● WHAT IS NEEDED
Give the lines again, from the first line of the items through the line that contains "erial world!! My", with "judgment calls" swapped for "decisions" and nothing else changed.

● Items from a data collection
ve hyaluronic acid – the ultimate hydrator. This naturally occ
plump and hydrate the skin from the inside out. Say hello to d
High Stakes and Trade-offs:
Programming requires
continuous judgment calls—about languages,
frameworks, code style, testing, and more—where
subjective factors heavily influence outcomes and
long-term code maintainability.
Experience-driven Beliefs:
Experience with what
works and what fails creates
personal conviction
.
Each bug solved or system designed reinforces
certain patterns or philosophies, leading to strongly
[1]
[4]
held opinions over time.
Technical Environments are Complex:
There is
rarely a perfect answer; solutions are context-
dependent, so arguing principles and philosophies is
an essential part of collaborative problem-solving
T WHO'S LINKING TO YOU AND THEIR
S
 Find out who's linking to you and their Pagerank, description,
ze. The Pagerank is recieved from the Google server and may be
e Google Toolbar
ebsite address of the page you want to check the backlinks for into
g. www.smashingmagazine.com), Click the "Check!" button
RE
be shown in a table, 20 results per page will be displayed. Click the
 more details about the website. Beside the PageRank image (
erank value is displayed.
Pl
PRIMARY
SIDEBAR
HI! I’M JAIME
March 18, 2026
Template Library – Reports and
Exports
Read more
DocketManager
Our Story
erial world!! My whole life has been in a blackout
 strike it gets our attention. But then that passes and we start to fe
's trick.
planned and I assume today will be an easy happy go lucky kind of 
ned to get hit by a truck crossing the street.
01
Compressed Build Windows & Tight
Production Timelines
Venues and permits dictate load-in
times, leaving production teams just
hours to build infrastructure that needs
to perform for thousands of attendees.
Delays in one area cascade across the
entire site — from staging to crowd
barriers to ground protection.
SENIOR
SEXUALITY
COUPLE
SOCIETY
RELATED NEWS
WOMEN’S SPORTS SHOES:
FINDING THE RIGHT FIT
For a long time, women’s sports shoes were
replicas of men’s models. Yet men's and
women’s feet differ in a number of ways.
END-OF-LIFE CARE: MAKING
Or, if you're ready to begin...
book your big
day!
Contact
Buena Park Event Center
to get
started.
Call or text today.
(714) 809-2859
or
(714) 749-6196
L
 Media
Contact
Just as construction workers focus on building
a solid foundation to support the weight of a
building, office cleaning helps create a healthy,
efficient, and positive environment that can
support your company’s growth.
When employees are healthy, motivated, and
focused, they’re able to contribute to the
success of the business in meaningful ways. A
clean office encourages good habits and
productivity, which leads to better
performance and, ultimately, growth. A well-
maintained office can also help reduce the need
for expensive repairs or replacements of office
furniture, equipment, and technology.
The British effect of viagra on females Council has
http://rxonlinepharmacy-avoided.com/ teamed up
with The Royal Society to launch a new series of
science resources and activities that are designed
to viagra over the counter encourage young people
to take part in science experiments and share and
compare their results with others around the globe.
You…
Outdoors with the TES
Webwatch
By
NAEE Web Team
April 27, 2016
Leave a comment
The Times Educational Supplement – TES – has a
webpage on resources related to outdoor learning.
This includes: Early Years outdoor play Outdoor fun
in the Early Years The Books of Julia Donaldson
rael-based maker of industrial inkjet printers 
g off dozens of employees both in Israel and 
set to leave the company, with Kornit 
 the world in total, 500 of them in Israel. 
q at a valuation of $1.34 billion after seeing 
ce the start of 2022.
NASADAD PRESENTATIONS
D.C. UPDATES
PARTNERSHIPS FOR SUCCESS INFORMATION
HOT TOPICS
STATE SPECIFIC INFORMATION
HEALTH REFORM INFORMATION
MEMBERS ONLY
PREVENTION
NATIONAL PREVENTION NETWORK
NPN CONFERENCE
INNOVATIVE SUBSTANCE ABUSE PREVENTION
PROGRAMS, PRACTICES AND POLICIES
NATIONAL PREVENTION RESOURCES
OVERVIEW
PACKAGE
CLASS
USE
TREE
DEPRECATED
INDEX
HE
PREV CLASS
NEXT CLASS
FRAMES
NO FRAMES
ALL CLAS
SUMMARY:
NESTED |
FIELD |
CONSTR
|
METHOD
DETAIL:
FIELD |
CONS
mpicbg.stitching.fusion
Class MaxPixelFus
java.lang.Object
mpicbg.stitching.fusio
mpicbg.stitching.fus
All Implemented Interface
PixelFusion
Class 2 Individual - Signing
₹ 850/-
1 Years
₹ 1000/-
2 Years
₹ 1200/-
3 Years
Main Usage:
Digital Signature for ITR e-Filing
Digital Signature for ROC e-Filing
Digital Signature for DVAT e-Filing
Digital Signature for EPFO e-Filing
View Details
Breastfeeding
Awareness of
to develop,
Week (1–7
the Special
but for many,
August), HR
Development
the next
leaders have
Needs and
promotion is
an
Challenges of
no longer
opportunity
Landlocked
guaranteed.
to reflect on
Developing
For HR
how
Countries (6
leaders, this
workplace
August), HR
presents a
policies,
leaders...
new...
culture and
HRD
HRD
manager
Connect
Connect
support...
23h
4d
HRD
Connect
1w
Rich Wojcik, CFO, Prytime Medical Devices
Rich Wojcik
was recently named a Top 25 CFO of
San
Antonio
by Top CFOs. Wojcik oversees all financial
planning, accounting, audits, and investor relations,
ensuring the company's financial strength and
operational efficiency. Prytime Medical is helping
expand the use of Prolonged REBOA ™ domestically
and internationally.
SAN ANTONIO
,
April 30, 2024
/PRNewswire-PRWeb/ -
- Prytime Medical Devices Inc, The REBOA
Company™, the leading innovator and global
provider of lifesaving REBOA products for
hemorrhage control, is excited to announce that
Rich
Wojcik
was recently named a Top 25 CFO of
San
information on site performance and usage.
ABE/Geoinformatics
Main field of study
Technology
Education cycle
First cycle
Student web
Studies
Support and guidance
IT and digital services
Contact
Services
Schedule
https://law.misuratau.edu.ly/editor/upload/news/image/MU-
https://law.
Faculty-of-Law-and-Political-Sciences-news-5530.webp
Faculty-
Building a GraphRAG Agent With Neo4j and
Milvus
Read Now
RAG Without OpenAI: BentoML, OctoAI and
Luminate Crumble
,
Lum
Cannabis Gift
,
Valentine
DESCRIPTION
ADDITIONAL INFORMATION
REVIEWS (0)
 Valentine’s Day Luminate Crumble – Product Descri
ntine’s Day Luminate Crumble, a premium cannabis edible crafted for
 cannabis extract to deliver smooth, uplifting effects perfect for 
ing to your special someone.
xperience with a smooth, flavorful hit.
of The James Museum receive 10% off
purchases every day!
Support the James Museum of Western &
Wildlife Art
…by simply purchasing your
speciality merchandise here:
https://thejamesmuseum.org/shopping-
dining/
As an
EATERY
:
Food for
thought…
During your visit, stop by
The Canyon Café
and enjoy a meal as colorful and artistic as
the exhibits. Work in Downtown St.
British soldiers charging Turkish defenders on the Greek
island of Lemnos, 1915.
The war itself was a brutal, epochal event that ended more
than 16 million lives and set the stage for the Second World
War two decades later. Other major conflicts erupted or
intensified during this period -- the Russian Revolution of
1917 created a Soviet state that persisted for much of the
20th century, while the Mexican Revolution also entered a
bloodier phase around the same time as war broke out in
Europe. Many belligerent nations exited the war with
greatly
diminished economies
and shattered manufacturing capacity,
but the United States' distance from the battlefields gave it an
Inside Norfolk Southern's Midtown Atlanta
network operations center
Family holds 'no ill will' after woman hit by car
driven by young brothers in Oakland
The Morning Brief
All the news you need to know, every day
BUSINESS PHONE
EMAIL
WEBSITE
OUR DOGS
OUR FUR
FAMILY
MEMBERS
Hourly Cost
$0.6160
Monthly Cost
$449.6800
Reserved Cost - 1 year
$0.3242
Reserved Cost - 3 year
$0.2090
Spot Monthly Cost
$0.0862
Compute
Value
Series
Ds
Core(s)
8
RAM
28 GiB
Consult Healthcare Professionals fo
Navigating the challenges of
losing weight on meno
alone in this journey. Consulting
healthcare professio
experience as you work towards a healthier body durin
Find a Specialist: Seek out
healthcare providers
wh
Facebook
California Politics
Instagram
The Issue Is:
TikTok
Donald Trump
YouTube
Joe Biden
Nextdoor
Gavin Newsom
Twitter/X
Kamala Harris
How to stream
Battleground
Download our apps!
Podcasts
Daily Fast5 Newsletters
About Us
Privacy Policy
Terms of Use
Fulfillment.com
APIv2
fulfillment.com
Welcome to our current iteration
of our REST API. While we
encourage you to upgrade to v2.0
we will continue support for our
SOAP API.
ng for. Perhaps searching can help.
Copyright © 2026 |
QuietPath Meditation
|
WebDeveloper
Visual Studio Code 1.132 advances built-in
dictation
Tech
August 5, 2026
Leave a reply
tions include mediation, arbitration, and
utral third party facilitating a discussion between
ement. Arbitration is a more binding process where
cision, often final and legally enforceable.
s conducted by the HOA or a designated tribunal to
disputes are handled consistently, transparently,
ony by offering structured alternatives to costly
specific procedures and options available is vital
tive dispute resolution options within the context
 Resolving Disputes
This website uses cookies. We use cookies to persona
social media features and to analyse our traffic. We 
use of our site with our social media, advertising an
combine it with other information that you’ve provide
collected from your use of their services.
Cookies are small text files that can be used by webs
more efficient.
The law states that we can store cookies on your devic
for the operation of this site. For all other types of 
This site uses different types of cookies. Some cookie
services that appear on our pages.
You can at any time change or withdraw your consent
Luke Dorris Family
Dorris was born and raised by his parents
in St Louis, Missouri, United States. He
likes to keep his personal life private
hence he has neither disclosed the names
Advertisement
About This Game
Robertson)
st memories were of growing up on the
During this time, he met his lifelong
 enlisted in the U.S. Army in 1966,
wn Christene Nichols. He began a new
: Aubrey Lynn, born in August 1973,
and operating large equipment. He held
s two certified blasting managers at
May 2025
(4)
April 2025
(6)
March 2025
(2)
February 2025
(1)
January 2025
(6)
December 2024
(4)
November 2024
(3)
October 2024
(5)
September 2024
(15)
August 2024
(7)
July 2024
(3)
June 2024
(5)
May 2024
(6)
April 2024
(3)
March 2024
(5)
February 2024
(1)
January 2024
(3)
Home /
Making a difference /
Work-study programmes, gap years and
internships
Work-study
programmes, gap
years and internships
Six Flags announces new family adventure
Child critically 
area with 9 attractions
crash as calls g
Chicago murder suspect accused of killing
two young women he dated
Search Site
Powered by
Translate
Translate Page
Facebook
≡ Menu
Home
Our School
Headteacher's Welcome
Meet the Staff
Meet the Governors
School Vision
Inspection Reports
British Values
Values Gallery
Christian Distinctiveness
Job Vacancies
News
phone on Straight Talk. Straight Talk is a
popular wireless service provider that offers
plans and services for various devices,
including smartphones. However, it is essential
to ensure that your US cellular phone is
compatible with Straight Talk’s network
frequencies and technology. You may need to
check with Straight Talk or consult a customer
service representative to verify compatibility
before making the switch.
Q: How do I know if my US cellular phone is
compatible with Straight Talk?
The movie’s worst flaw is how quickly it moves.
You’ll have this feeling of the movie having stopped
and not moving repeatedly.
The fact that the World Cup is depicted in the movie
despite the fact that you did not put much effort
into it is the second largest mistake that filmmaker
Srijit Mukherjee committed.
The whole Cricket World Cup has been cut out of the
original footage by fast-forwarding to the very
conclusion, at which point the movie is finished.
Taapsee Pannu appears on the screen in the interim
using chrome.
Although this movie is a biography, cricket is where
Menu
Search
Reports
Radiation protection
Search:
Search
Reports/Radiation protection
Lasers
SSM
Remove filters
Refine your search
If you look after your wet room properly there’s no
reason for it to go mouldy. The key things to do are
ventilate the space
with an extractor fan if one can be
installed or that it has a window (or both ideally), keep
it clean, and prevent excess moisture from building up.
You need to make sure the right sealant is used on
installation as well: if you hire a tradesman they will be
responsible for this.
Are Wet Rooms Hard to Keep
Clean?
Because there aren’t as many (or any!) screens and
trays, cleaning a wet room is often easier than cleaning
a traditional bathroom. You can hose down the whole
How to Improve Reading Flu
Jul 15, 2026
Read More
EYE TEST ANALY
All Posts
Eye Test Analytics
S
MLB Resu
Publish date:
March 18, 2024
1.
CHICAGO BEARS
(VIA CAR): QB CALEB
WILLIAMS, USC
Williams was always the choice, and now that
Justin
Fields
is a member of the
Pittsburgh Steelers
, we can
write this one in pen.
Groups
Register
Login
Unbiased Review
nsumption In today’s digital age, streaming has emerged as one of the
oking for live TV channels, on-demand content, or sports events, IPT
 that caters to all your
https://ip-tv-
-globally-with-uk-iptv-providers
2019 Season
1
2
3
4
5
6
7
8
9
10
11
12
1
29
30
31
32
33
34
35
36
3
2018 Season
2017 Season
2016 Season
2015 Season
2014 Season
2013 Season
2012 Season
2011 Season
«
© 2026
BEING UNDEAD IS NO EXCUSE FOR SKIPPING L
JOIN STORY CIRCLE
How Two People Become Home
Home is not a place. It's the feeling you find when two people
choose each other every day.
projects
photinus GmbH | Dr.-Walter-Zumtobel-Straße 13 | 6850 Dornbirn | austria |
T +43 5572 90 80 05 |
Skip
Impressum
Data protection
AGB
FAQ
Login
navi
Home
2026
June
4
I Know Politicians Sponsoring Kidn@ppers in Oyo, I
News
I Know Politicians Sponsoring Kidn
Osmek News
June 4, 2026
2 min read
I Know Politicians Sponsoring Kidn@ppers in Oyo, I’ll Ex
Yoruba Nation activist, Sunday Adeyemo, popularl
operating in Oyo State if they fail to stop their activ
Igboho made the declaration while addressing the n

● RESPONSE TO THE TASK
ve hyaluronic acid – the ultimate hydrator. This naturally occ
plump and hydrate the skin from the inside out. Say hello to d
High Stakes and Trade-offs:
Programming requires
continuous decisions—about languages,
frameworks, code style, testing, and more—where
subjective factors heavily influence outcomes and
long-term code maintainability.
Experience-driven Beliefs:
Experience with what
works and what fails creates
personal conviction
.
Each bug solved or system designed reinforces
certain patterns or philosophies, leading to strongly
[1]
[4]
held opinions over time.
Technical Environments are Complex:
There is
rarely a perfect answer; solutions are context-
dependent, so arguing principles and philosophies is
an essential part of collaborative problem-solving
T WHO'S LINKING TO YOU AND THEIR
S
 Find out who's linking to you and their Pagerank, description,
ze. The Pagerank is recieved from the Google server and may be
e Google Toolbar
ebsite address of the page you want to check the backlinks for into
g. www.smashingmagazine.com), Click the "Check!" button
RE
be shown in a table, 20 results per page will be displayed. Click the
 more details about the website. Beside the PageRank image (
erank value is displayed.
Pl
PRIMARY
SIDEBAR
HI! I’M JAIME
March 18, 2026
Template Library – Reports and
Exports
Read more
DocketManager
Our Story
erial world!! My whole life has been in a blackout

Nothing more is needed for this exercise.